Hey guys please help? Trigonometry

So, the task is: find cos a, if:

1) sin a = (3√11)/10, a ∈ (0; π/2)

2) sin a = (3√11)/10, a ∈ (π/2; π)


Could someone please explain how to solve it? I can't figure out what difference a ∈ (0; π/2) and a ∈ (π/2; π) make in the way I have to solve it mmh... I'll pin my attempt to do the first one (failed for some reason)

Answer 1

Explanation:

a ∈ (0; π/2) here means that our angle, a must lie between 0 and pi/2, exclusive.

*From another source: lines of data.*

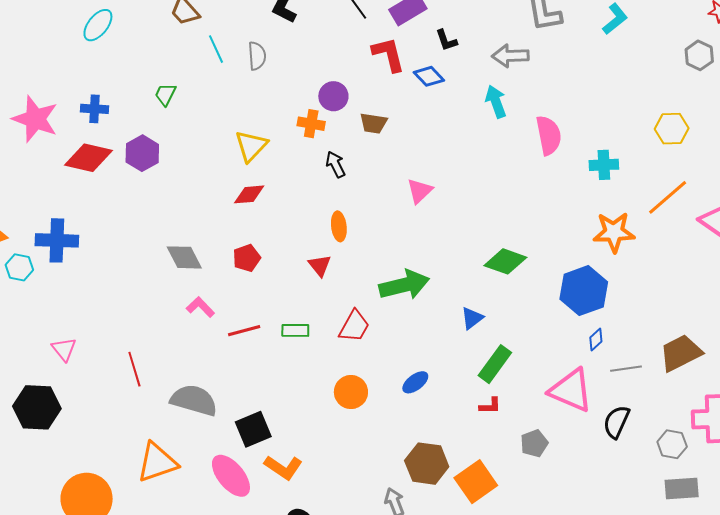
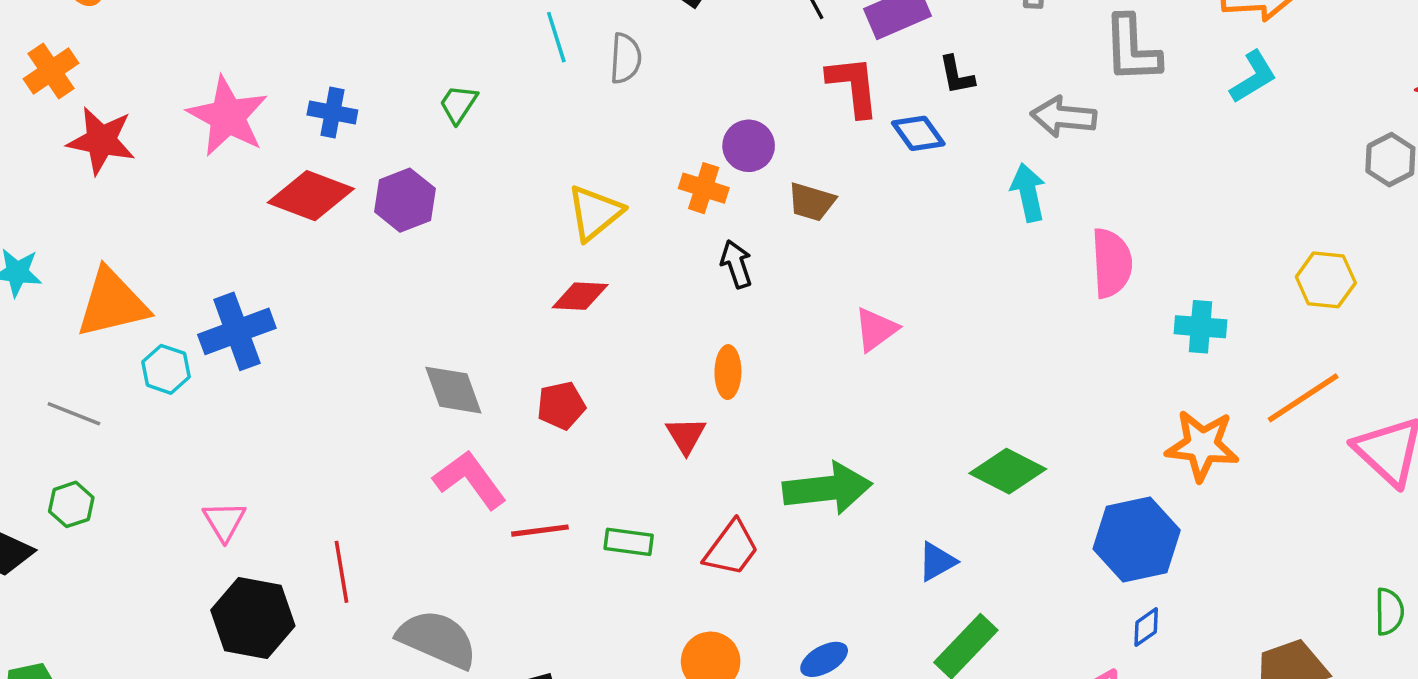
blue cross: (57, 240) -> (237, 331), turned -30
pink L-shape: (200, 307) -> (470, 480), size x1.5
black hexagon: (37, 407) -> (253, 618), moved

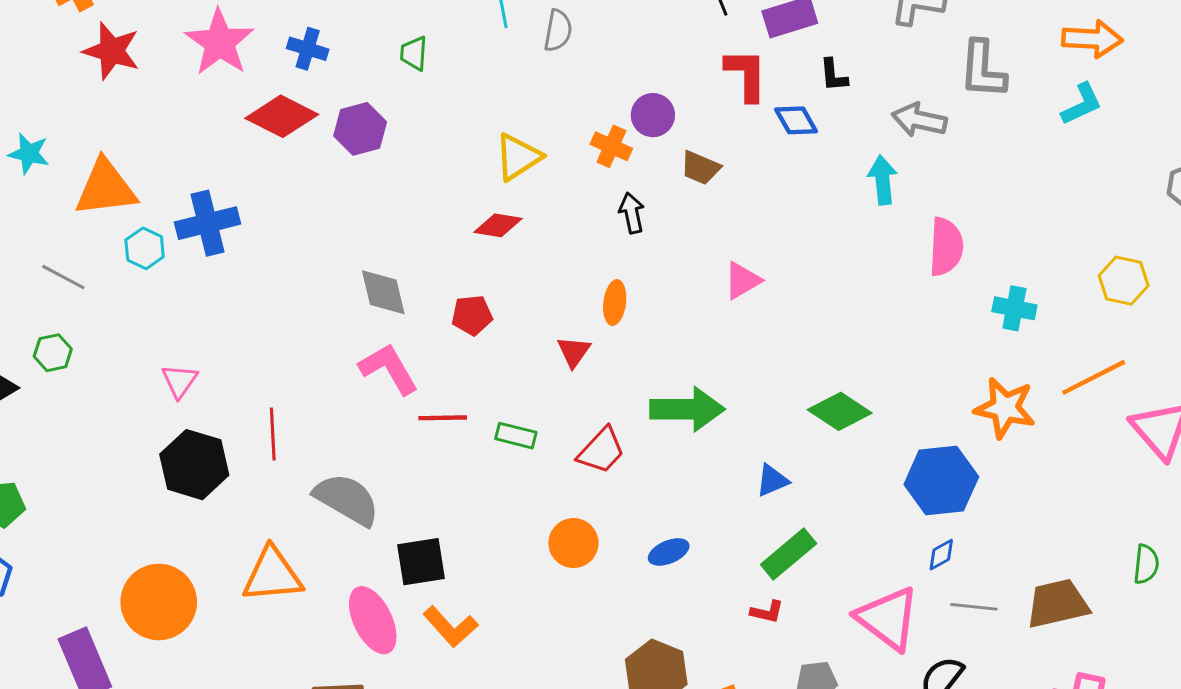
green trapezoid: (458, 104) -> (414, 53), turned -36

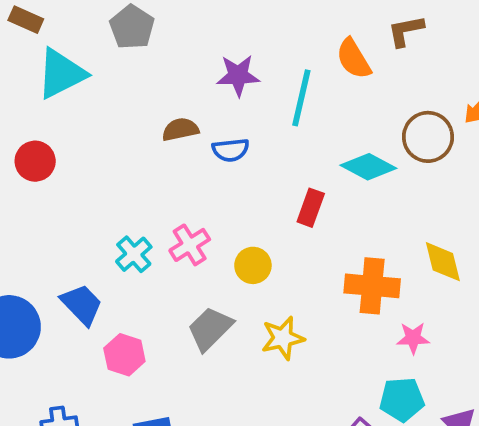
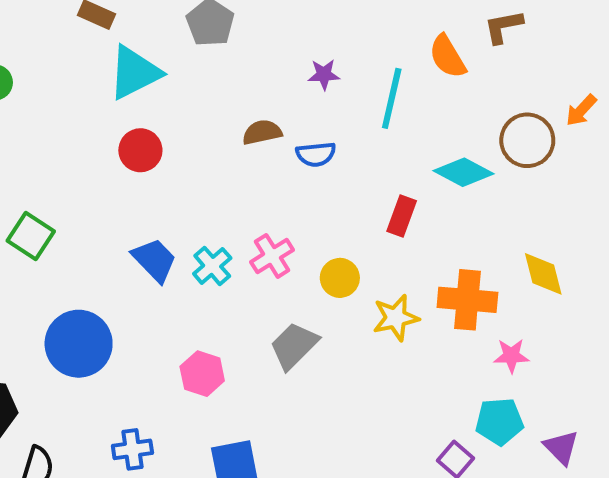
purple star: (238, 75) -> (324, 74), size x0.7
red circle: (35, 161) -> (140, 150), moved
blue trapezoid: (82, 304) -> (154, 260), moved
yellow star: (283, 338) -> (396, 318), moved

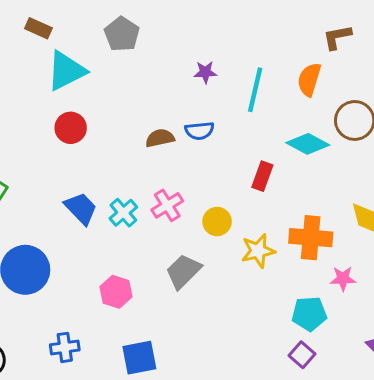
orange semicircle: (448, 57) -> (309, 79), moved, turned 48
brown semicircle: (262, 132) -> (160, 138), moved
cyan pentagon: (499, 421) -> (309, 314), moved

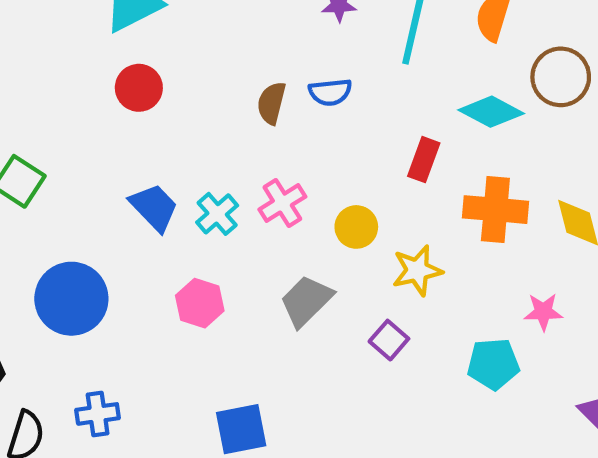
brown semicircle: (160, 138) -> (271, 103), turned -64
orange cross: (311, 238) -> (495, 210), moved
pink hexagon: (116, 292) -> (200, 303), moved
blue cross: (65, 347) -> (98, 414), moved
purple square: (302, 355) -> (389, 340), moved

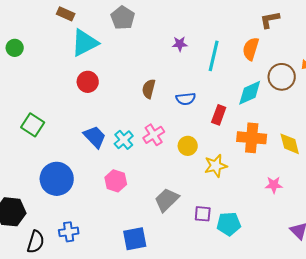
blue semicircle: (330, 92) -> (186, 99), moved
cyan diamond: (491, 112) -> (250, 93), turned -52
gray trapezoid: (306, 301) -> (167, 200), moved
purple square: (389, 340) -> (203, 214), moved, turned -36
cyan pentagon: (493, 364) -> (229, 224), moved

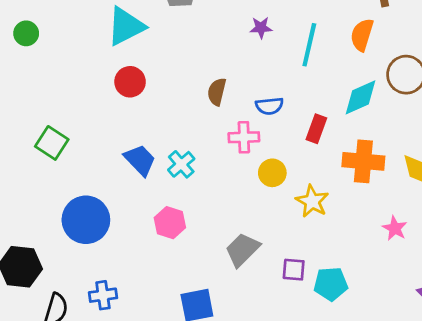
pink cross: (154, 135) -> (244, 137), moved, turned 30
yellow star: (216, 166) -> (312, 201), turned -30
pink star: (274, 185) -> (395, 228), turned 30

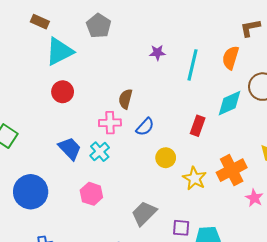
blue semicircle: (269, 106) -> (145, 127), moved, turned -42
pink cross: (244, 137) -> (110, 123), moved
orange cross: (363, 161) -> (232, 170), moved, turned -32

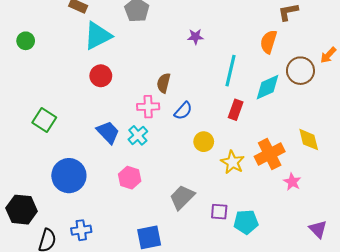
cyan line: (192, 65) -> (230, 71), moved

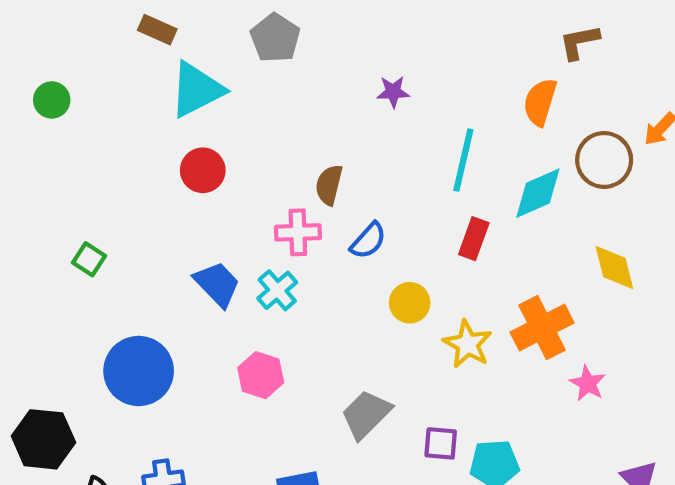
green square: (44, 120) -> (89, 259), size x0.7
yellow diamond: (309, 140) -> (614, 268), moved

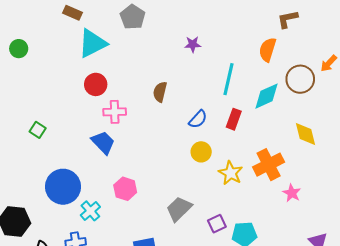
pink cross: (298, 232) -> (115, 112), moved
blue semicircle: (368, 241) -> (198, 119), moved
cyan cross: (277, 290) -> (90, 211), moved
purple square: (441, 443) -> (217, 224), turned -30

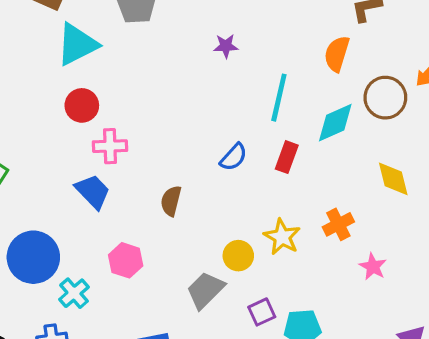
brown semicircle: (160, 92) -> (171, 201), moved
yellow circle: (201, 152) -> (238, 256), moved
orange cross: (269, 165) -> (338, 224), size x0.7

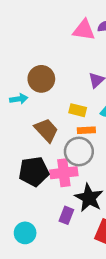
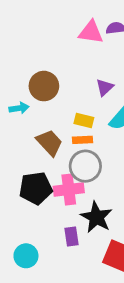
orange rectangle: (86, 130) -> (83, 140), moved
purple rectangle: (66, 215) -> (72, 236), turned -30

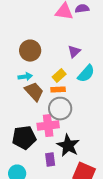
cyan arrow: (19, 108) -> (25, 77), moved
yellow rectangle: (84, 121) -> (59, 76), turned -56
black pentagon: (36, 188) -> (24, 138), moved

So this mean our angle must be in between 0 and pi/2, but can not be neither 0 and pi/2.

Here we have

`\sin( \alpha ) = (3 √(11) )/(10)`

We must find cos.

Using the Pythagorean theorem

`( \sin( \alpha ) ) {}^(2) + ( \cos( \alpha ) ) {}^(2) = 1`

It is mostly notated as this,

`\sin {}^(2) ( \alpha ) + \cos {}^(2) ( \alpha ) = 1`

But they mean the same thing, we know

`\sin( \alpha ) = (3 √(11) )/(10)`

So we plug that in for sin a.

`( (3 √(11) )/(10) ) {}^(2) + \cos {}^(2) ( \alpha ) = 1`

`(99)/(100) + \cos {}^(2) ( \alpha ) = 1`

`\cos {}^(2) ( \alpha ) = (100)/(100) - (99)/(100)`

`\cos {}^(2) ( \alpha ) = (1)/(100)`

Since cos is Positve over the interval (0; π/2), we take the positive or principal square root.

`\cos( \alpha ) = (1)/(10)`

2. We would get the same work for the second part, the only difference is that cosine is negative over the interval

(π/2, π)

So the answer for 2 is

`\cos( \alpha ) = - (1)/(10)`

Disclaimer: Your work you did was correct, just remember for fractions like

`1 - (99)/(100)`

Convert 1 into a fraction that has a denominator of 100.

`(100)/(100) - (99)/(100) = (1)/(100)`